I started with simple stuff – Brownies, Butter cakes and such. But there was this one dessert I had at Rhea and Kurush’s that I wanted to recreate for a long long time – Alcohol loaded Chocolate Mousse. Never had the guts to take the challenge head on because mousse can be complicated. Too hot, too cold, not airy enough, poorly whipped! A million things could go wrong.
So anyway, this weekend I decided enough was enough, and told myself the worst that could happen would be waste of eggs, cocoa, and time.
I read a lot on the internet on what to watch out for and what to avoid. With all the ingredients laid out, with proper measures, equipment set, I went about to make a Brandy laden Chocolate Mousse.
Prep time : 20 minutes
Making time: 45 minutes
Refrigeration time : 8 hours
- Cooking Chocolate – You can easily get cooking chocolate bars are super markets. Get one with higher cocoa content. Ideally 60% plus would be good.
- Heavy cream – Get about 80-100 grams. This will eventually influence the creaminess of the mousse. Available at most dairies.
- 3 Eggs
- 60 gms of Sugar. My desserts are usually low on sugar and heavy on flavor. Change this quantity to suit your sweet tooth. Blend the sugar so that it is a powder. We will use these in two halfs.
- 3 tablespoon butter
- A pinch of salt.
- ¼ cup of strong espresso. I used a moka filtered espresso. You could use strong nescafe. This will add color to the mousse and also add a nice after taste.
- 3-4 teaspoons of Brandy. You can use whiskey or Rum also or any other alcohol or liqueur.
- Heat some water in a wide ad deep vessel. Heat on low flame so that the water simmers, but doesn’t boil over.

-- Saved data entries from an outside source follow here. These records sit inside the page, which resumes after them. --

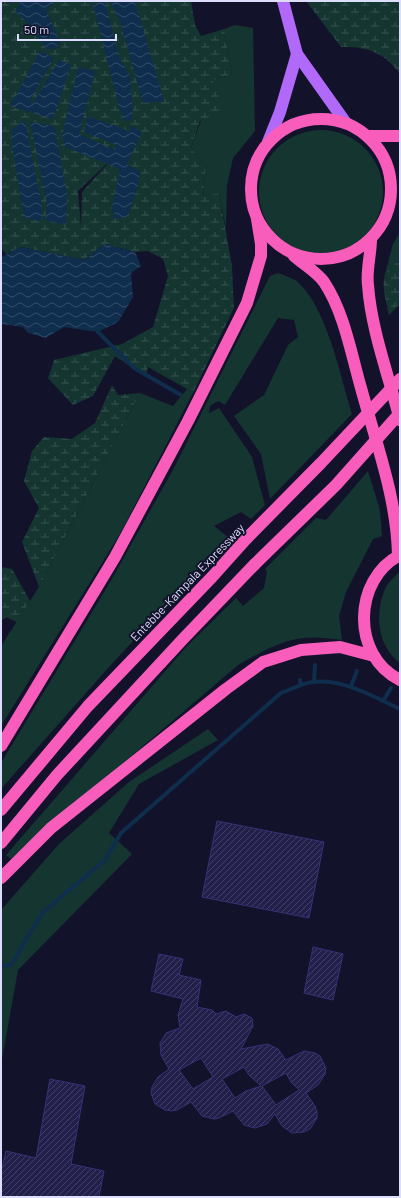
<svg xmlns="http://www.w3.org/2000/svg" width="401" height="1198" font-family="Barlow,sans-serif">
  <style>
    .grass { fill: #153530 }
    .wetland { fill: url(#wetland-marsh); fill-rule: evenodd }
    .water { fill: url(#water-waves) }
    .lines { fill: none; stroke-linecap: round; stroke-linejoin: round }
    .stream { stroke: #0f2e4d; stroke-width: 4 }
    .building { fill: url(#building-hatch); stroke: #373276; fill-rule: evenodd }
    .primary { stroke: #b169fa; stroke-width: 12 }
    .highway { stroke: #f95dbc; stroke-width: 12 }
    .highway-bridge { stroke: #f95dbc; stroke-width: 12 }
    .labels { text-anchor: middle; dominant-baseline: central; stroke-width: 4; stroke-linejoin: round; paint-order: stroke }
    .street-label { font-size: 12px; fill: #dddefe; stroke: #13122b }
  </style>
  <defs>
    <pattern id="wetland-marsh" width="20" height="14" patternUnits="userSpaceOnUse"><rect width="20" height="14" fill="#153530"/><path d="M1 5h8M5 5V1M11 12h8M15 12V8" fill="none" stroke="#37524f"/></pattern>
    <pattern id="water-waves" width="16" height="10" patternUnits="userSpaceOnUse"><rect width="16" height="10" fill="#0f2e4d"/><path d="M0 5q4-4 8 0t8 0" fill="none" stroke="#324c68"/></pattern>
    <pattern id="building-hatch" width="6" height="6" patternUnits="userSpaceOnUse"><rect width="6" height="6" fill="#221f4b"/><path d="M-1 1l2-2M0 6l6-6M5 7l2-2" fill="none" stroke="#423f66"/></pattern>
  </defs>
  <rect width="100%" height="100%" fill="#13122b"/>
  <g class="grass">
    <polygon points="235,25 253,28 255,131 233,158 227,185 226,228 219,193 203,196 206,167 191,148 213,88 214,80 232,74 224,29"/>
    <circle cx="321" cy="192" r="62"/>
    <path d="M400,232V261C390,266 387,271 383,281L393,244Z"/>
    <path d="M278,273C283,275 290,277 295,280C326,303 341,378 352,414L270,499L261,454L234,416L264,395L288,345L298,337L294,320L278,318L225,405L218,401L210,406L209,413L219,408L252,457L265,505L251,519L241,512L214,526L232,540L159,613L109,667L1,789V763L109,584L174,468L270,276Z"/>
    <polygon points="187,389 194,391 120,534 1,726 1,646 39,587 140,393 173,406"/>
    <path d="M368,471L380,510L382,536L373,539L346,592L339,616L342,640C294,632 278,643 238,665L11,859L6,855L187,646L236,598L243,606L264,588L267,572L265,569L316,518L326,520Z"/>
    <path d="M400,571V663C377,646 374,612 386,587C389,581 396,576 400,571Z"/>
    <polygon points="208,729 218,740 139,784 109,833 132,854 18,970 1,1065 1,910 59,844 129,782"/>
  </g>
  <g class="wetland">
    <path d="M1,1H191L195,25L201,36L224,29L232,74L214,80L213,88L219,93L221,112L200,121L191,148L206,167L203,196L219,193L232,266L234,308L194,391L187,389L148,367L146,377L115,356L93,396L73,405L48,378L54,360L122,344L153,327L168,276L163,259L148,251L135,252L104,244L84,260L21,247L6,254L1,248ZM112,159L82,192L81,227L78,191Z"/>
    <path d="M306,1H400V74C385,53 367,46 341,47Z"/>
    <path d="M400,261V304L389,315C385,293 375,273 400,261Z"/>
    <polygon points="112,385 118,395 140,393 39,587 22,542 39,508 24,481 32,451 44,437 72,439 95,423"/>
    <polygon points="1,567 12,569 30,601 17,622 6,617 1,621"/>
  </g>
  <g class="water">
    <polygon points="22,1 56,1 46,10 60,42 55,49 46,49 31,26 15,11"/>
    <polygon points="105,1 119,57 130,76 133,112 131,120 124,121 119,107 93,5"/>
    <polygon points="110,1 135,1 164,101 143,103 120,22"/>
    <polygon points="40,51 54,58 30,101 33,103 59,60 71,65 53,119 10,106"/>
    <polygon points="78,67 95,71 79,134 115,150 115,144 84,132 87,116 129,131 131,126 142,132 127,164 140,172 138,186 128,216 117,219 113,218 115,213 111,212 120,169 65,147 62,136"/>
    <polygon points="25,120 42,206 41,221 24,218 12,145 12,129"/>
    <polygon points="30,121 55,127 67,195 66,225 45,220 47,205"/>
    <polygon points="104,244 135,252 141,266 131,273 133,297 118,322 98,332 64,327 46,338 28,333 23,327 1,324 1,257 21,247 84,260"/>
  </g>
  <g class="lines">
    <g class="stream">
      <polyline points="98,332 134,368 181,395"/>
      <polyline points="314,681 315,665"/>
      <path d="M301,685C334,673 370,695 400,709"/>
      <polyline points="351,686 357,671"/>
      <polyline points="383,701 391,688"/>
      <polyline points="1,966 11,965 42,913 105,860 121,833 281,693 301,685 300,680"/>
    </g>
  </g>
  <g class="building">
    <polygon points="217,821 324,842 309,918 202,897"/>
    <polygon points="313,947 343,954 333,1000 304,993"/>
    <path d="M159,954L183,959L179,975L201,980L197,1007L212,1010L216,1014L226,1011L236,1017L244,1014L252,1018L253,1026L241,1049L268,1044L278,1049L286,1060L304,1051L315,1053L320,1056L326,1068L325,1074L318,1085L306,1093L315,1106L317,1112V1118L310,1129L304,1132L292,1133L282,1126L275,1114L267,1124L255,1128L244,1125L233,1111L219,1118L214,1119L202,1116L191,1102L177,1110L171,1111L165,1110L155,1104L151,1093L152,1087L158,1077L169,1069L161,1055L160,1043L166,1033L180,1028L178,1015L183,999L151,991ZM201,1058L213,1077L193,1089L179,1070ZM244,1067L249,1075L261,1086L246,1091L235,1098L222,1079ZM286,1073L291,1082L299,1090L276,1105L262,1086Z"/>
    <polygon points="50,1079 85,1086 71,1164 104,1171 99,1197 1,1197 1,1173 6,1151 36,1158"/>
  </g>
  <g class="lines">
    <g class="primary">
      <polyline points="283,1 297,54 346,123"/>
      <polyline points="268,142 280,112 297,54"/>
    </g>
    <g class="highway">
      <circle cx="321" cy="189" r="70"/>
      <polyline points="368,136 400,136"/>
      <path d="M371,239C371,254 366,271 368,285C371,329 389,377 400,420"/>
      <path d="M294,256C303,264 317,272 324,282C344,312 351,353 361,388C376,443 397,498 398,556"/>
      <path d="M400,555C353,579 351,656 400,680"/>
      <polyline points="1,746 115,557 188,421 247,303 261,256 261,244 257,219"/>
      <polyline points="1,810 88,706 212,577 247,538"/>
      <polyline points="1,843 57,775 183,639 255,564"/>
      <polyline points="1,878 51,828 226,689 263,662 301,650 340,647 374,656"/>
    </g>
    <g class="highway-bridge">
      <polyline points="247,538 321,463 400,379"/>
      <polyline points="255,564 336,485 400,413"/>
    </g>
  </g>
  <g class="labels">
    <g class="street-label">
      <text transform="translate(187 582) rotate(-46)">Entebbe–Kampala Expressway</text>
    </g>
  </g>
  <rect width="401" height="1198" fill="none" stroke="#dddefe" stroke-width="4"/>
  <path d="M18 34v6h98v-6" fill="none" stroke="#dddefe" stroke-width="2"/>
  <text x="24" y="34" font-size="12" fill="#dddefe" stroke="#13122b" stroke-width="3" paint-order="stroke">50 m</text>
</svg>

- Mix 1 – To a small vessel, add the cooking chocolate, butter and espresso and let it melt. Stir occasionally so that no lumps form. Taste a bit to check for flavor. Once all the items have blended to your satisfaction, keep aside. It will remain warm for some time, but you need to be quick with other blends before this mixture cools.
- Add about 3 table spoons of brandy and mix well. Remember, this is a dessert not a drink. Adding a lot of alcohol would overwhelm the taste of the chocolate and espresso. So control the urge to splash one more teaspoon of booze.
- Separate the eggs.
- Mix 2 – Beat the yolks with half of the powdered Sugar over the same pot of simmering water. Beat the mix till it becomes frothy.
- Now we need to add Mix 2 to Mix 1. Check the temperature of Mix 1 before adding Mix 2. It should be just warm and not too hot. Dab a bit of Mix 1 to your lower lip. It should feel warm. Not too hot. Not to cold.
- Gently whip the two mixes together.
- Mix 3 – Take the egg white, add a pinch of salt and blend it well. It should get slightly thick, and small peaks should form and stay. The salt will help the egg white to stabilize.
- Gently add Mix 3 to the mix formed in step 5.
- Now the heavy cream. Whip the cream till it is smooth, and nice peaks form. The ones we get from the dairy are textured and not very smooth looking. Be careful not to over whip the cream.
- Add the whipped creamto the mix. Hand blend it to smoothness.
- Pour in any serving glass of your choice and keep to refrigerate. 6-8 hours should be good enough.
You can garnish with any light fruit such as raspberries, cherries, Orange juliennes or even grated chocolate.
I always taste my mixture at every stage to get a feel of how I am going. You could try that too and see if it works for you!